**EXERCISE DETAILS**
Go through the records below and show every line with the string "left".

**Joint position lists**
• • • • • • •
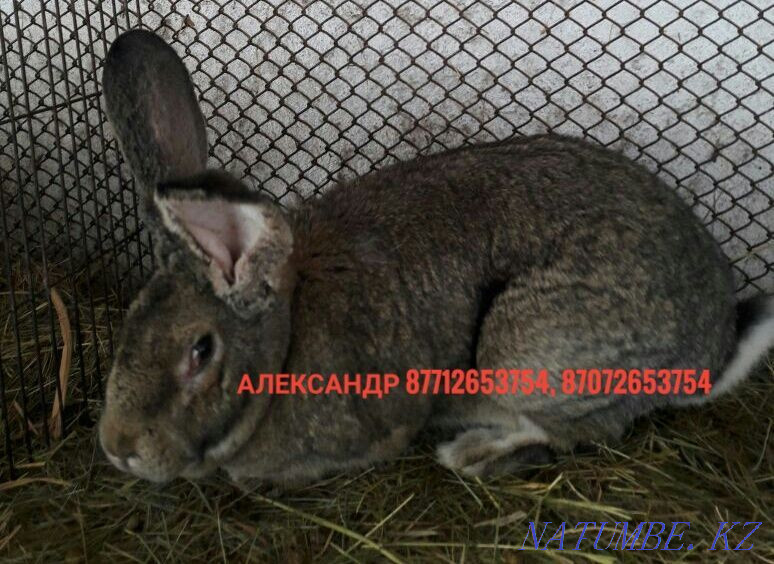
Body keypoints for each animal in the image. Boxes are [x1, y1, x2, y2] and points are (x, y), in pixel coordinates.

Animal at [98, 29, 774, 485]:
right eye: (128, 324)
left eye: (200, 351)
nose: (117, 446)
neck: (285, 340)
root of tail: (710, 353)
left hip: (524, 350)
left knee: (575, 431)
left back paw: (473, 452)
• • • • • • •
**EXPECTED ANSWER**
left eye: (200, 351)
left hip: (524, 350)
left knee: (575, 431)
left back paw: (473, 452)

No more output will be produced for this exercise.